Firefighters responded to 3434 Anderson Drive shortly before 7 a.m. and saw flames coming from the left side of the house.

“All I heard was just bangs; boom, boom, boom,” said the man’s neighbor, Felix Lopez Mendoza.

Firefighters started trying to put out the flames, while cutting a hole in the roof to release some of the fire and smoke. This, as other firefighters used thermal imagers to check the home and eventually locate the victim.

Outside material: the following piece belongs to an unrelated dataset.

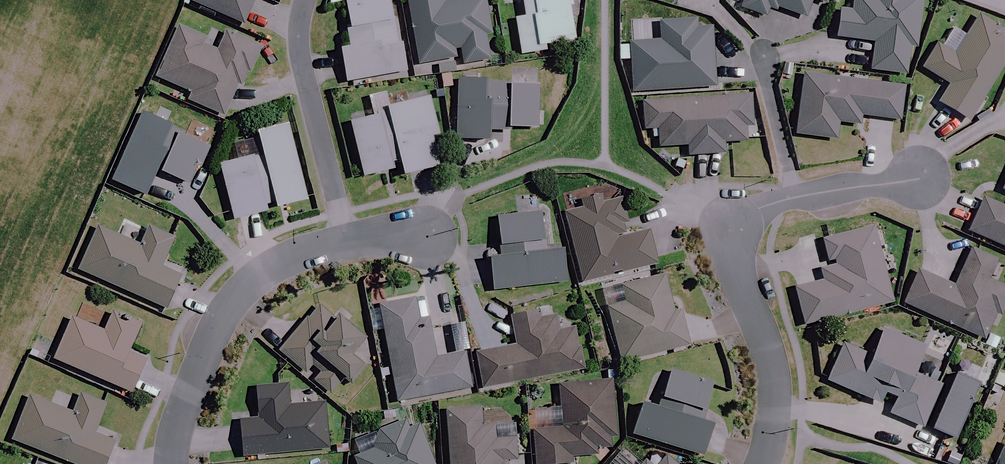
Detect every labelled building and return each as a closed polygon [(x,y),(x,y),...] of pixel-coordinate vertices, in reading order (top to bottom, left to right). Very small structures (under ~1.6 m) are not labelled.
[(193,2),(244,24),(255,0),(194,0),(193,2)] [(352,26),(348,27),(352,48),(345,49),(351,85),(410,75),(397,0),(347,0),(352,26)] [(490,0),(464,0),(445,3),(444,0),(424,0),(411,2),(421,65),(464,58),(465,66),(493,61),(489,38),(496,37),(490,0)] [(573,0),(524,0),(526,17),(517,18),(522,55),(547,52),(546,45),(578,41),(573,0)] [(741,9),(771,19),(775,7),(806,18),(812,0),(744,0),(741,9)] [(852,12),(843,10),(837,35),(875,44),(869,67),(908,77),(927,0),(855,0),(852,12)] [(982,15),(956,56),(939,45),(924,68),(950,85),(939,102),(969,122),(1004,66),(1004,30),(982,15)] [(632,43),(632,45),(620,45),(621,61),(633,61),(634,91),(718,87),(714,27),(698,28),(698,22),(661,24),(662,42),(632,43)] [(207,37),(181,25),(158,77),(192,92),(189,101),(225,116),(237,90),(240,92),(251,65),(255,66),(264,46),(229,30),(227,35),(211,28),(207,37)] [(907,88),(806,74),(798,135),(837,140),(840,123),(859,126),(861,117),(902,123),(907,88)] [(540,129),(543,86),(461,80),(460,89),(451,89),(448,138),(492,141),(493,126),(540,129)] [(645,131),(658,130),(659,148),(686,147),(686,158),(727,156),(727,145),(748,144),(747,127),(755,127),(754,93),(643,99),(645,131)] [(395,163),(402,161),(405,174),(441,167),(435,136),(441,134),(433,97),(390,107),(391,110),(353,118),(366,176),(396,169),(395,163)] [(210,143),(145,115),(116,182),(147,196),(158,169),(192,184),(210,143)] [(237,220),(271,211),(269,204),(277,203),(278,209),(311,201),(292,125),(262,132),(267,152),(222,163),(237,220)] [(986,198),(971,231),(1004,246),(1004,206),(986,198)] [(631,236),(623,200),(568,212),(584,282),(659,265),(651,232),(631,236)] [(549,251),(545,212),(500,217),(504,251),(493,253),(497,290),(567,282),(563,249),(549,251)] [(177,239),(153,227),(143,247),(101,226),(81,268),(167,310),(183,276),(164,267),(177,239)] [(896,301),(876,226),(824,240),(831,267),(822,270),(825,282),(797,289),(806,324),(896,301)] [(974,246),(956,288),(919,271),(905,303),(985,339),(997,312),(1003,315),(1004,311),(1004,286),(990,280),(1000,257),(974,246)] [(677,314),(667,275),(623,286),(628,303),(610,308),(624,361),(692,344),(683,312),(677,314)] [(421,320),(417,298),(382,305),(400,402),(474,389),(467,354),(433,360),(426,319),(421,320)] [(283,354),(306,374),(313,366),(322,375),(315,383),(329,395),(344,379),(352,386),(368,368),(360,361),(368,352),(364,348),(373,337),(342,309),(333,320),(322,310),(283,354)] [(144,324),(115,311),(107,331),(75,317),(57,359),(132,392),(147,357),(132,351),(144,324)] [(541,319),(540,311),(513,316),(518,345),(478,353),(484,387),(585,369),(577,328),(561,331),(558,316),(541,319)] [(930,348),(886,329),(875,355),(845,343),(829,381),(882,403),(886,393),(898,398),(891,413),(927,428),(947,382),(920,370),(930,348)] [(673,373),(663,407),(645,401),(634,435),(706,458),(717,424),(704,420),(714,386),(673,373)] [(614,381),(561,384),(563,415),(535,417),(538,463),(561,463),(573,463),(572,456),(597,454),(596,446),(618,445),(614,381)] [(291,406),(290,385),(258,387),(260,420),(242,421),(245,456),(329,449),(326,404),(291,406)] [(84,394),(76,413),(33,396),(15,440),(76,463),(109,463),(118,442),(99,434),(110,405),(84,394)] [(483,413),(449,415),(452,463),(509,463),(508,461),(519,460),(517,426),(483,428),(483,413)] [(430,436),(425,437),(422,425),(409,429),(406,422),(378,431),(380,438),(371,441),(375,451),(356,457),(358,463),(439,463),(430,436)] [(670,455),(663,463),(680,463),(670,455)]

“Then after that, when they did the hole on the roof, then that’s when I saw they took the man out,” his neighbor said.

That victim was taken to a local hospital. Details about his injuries and condition were not immediately available.

“We can’t close out an investigation until we’ve spoken to all of the parties involved,” said Assistant Chief Tad Byrum, of the Winston-Salem Fire Department.

Thursday’s fire is not the only recent house fire in the city with a yet to be determined cause.

So far in 2019, there have been three structure fires with $1,000 or more in damage.

From Oct. 1 to Dec. 31, 2018, fire officials say there were 30 structure fires with $1,000 or more in damage.

Most of those fires were caused by unattended cooking.

However, ahead of a cold streak, firefighters are urging people to take steps to make sure your house isn’t next.

As temperatures drop, they’re encouraging people to make sure any alternate heating sources they use are far enough away from anything combustible.

Also, they say homeowners should have a professional come clean their chimney once a year and also have a heating and air professional visit your system.

“You should never use a grill of any sort to try to heat your house or use an oven to heat your house,” Byrum added.

They add that anyone using generators should make sure the exhaust has a clear way to escape the walls of your home or garage.

Firefighters also remind people to make sure their smoke and carbon monoxide alarms are functioning properly.